Task input:

- - - -

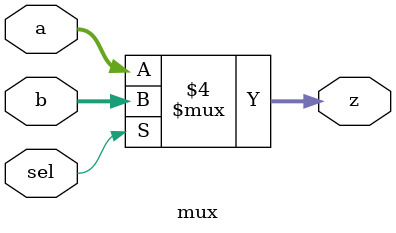
<source format=v>
`timescale 1ns / 1ps

module mux #(parameter WORD_SIZE = 32)
            (input [WORD_SIZE - 1 : 0] a, b,
             input sel,
             output reg [WORD_SIZE - 1 : 0] z);
             
    always @ (*) begin
        if (!sel)
            z <= a;
        else
            z <= b;
    end
endmodule
</source>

- - - -

What to do: It would help to have the listing above repeated exactly, with all images removed.

Output for this task:
<source format=v>
`timescale 1ns / 1ps

module mux #(parameter WORD_SIZE = 32)
            (input [WORD_SIZE - 1 : 0] a, b,
             input sel,
             output reg [WORD_SIZE - 1 : 0] z);
             
    always @ (*) begin
        if (!sel)
            z <= a;
        else
            z <= b;
    end
endmodule
</source>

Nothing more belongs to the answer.